* [SOURCE INFORMATION]:
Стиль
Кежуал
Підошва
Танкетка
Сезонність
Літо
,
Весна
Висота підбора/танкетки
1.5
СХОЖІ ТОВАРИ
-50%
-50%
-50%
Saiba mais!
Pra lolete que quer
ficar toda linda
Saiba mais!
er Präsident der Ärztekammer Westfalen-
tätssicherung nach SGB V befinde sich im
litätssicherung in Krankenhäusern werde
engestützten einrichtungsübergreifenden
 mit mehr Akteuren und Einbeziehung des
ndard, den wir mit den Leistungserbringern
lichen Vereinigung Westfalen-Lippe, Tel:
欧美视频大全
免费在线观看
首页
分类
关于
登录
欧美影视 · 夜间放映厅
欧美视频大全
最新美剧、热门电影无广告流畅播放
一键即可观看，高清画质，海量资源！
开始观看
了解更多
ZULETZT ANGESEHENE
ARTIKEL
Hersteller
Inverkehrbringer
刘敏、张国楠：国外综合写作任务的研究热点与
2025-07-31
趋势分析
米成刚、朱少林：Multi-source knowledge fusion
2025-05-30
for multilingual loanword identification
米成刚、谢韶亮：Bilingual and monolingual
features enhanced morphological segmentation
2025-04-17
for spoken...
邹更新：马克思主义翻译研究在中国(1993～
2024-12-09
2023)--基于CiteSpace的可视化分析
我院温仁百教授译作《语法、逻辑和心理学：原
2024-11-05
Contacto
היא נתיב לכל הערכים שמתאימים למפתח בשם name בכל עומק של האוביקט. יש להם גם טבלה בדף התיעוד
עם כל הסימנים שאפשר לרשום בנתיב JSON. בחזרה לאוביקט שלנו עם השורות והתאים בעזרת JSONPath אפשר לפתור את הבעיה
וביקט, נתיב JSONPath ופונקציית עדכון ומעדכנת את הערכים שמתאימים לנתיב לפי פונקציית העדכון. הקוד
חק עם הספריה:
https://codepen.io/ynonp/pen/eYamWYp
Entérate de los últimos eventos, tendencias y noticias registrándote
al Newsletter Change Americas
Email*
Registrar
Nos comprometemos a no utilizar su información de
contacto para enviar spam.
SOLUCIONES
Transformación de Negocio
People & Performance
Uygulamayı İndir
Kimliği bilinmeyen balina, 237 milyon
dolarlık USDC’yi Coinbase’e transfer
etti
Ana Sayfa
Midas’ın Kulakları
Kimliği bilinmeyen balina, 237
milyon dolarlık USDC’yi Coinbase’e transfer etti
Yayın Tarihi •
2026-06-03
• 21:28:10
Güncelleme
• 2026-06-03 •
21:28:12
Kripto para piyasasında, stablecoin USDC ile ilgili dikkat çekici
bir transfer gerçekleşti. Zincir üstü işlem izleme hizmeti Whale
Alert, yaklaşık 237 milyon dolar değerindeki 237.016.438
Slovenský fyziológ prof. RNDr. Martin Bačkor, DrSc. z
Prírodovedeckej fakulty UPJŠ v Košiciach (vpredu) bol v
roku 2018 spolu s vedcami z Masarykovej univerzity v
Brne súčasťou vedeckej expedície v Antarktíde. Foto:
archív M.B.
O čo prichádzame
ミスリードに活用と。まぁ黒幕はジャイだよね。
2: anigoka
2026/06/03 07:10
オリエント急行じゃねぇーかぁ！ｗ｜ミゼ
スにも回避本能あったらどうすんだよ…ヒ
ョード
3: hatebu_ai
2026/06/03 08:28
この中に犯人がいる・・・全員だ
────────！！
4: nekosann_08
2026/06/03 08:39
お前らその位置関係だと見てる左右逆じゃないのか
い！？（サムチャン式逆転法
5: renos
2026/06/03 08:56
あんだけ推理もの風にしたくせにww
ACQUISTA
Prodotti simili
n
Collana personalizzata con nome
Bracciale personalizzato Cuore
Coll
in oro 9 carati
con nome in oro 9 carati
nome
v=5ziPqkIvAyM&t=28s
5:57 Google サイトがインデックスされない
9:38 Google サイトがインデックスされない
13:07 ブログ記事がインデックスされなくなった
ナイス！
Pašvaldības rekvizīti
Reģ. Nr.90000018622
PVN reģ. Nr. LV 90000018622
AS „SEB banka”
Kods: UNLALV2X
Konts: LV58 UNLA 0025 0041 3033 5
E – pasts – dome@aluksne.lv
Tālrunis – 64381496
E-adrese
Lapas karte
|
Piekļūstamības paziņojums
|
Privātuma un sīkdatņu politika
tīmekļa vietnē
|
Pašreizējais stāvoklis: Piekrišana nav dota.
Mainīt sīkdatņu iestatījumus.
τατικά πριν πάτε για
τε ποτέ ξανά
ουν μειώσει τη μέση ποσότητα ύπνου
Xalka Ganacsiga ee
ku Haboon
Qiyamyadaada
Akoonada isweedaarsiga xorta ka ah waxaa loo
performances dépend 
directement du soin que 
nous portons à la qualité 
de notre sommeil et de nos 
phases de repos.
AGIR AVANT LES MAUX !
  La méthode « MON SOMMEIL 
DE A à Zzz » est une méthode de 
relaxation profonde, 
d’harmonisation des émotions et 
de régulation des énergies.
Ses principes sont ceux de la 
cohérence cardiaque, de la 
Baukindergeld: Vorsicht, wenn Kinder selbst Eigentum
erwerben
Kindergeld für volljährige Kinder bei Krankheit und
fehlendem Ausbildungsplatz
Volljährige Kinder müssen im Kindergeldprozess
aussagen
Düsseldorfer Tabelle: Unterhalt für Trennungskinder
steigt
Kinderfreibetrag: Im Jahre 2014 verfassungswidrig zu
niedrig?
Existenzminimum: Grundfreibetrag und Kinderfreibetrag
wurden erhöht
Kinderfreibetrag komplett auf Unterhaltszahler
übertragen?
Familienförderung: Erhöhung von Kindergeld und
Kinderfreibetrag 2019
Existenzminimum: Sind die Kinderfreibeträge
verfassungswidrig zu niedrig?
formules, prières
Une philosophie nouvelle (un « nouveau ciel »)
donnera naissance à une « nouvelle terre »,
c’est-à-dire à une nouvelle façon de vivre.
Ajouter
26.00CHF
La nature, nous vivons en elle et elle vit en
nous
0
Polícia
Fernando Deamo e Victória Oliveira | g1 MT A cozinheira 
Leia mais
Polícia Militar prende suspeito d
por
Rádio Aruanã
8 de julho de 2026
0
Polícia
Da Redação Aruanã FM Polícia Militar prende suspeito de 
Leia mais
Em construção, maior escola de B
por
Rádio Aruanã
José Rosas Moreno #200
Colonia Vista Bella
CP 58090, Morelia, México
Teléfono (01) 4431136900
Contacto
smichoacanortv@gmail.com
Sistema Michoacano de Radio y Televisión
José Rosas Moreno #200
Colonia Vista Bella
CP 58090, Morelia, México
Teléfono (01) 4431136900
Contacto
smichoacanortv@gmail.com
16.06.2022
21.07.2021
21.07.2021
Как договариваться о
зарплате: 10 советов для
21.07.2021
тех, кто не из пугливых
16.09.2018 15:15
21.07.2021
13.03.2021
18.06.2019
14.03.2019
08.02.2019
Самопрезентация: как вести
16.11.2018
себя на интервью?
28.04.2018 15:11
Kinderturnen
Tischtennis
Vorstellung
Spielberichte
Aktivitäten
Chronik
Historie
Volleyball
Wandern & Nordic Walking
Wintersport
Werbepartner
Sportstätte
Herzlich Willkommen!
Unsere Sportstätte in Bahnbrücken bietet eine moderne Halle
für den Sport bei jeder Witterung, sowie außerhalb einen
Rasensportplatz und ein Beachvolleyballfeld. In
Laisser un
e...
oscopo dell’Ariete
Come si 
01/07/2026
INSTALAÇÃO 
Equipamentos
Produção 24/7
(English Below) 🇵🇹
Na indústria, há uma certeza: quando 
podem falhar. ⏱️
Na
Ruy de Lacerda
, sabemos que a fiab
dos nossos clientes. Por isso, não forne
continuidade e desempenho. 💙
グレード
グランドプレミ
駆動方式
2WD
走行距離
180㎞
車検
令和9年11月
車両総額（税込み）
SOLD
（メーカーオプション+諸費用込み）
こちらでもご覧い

* [PROBLEM STATEMENT]: Retype the line containing "Werbepartner" and all the lines after it, ending with the final line of the material, exactly.

* [RESULT BELOW]:
Werbepartner
Sportstätte
Herzlich Willkommen!
Unsere Sportstätte in Bahnbrücken bietet eine moderne Halle
für den Sport bei jeder Witterung, sowie außerhalb einen
Rasensportplatz und ein Beachvolleyballfeld. In
Laisser un
e...
oscopo dell’Ariete
Come si 
01/07/2026
INSTALAÇÃO 
Equipamentos
Produção 24/7
(English Below) 🇵🇹
Na indústria, há uma certeza: quando 
podem falhar. ⏱️
Na
Ruy de Lacerda
, sabemos que a fiab
dos nossos clientes. Por isso, não forne
continuidade e desempenho. 💙
グレード
グランドプレミ
駆動方式
2WD
走行距離
180㎞
車検
令和9年11月
車両総額（税込み）
SOLD
（メーカーオプション+諸費用込み）
こちらでもご覧い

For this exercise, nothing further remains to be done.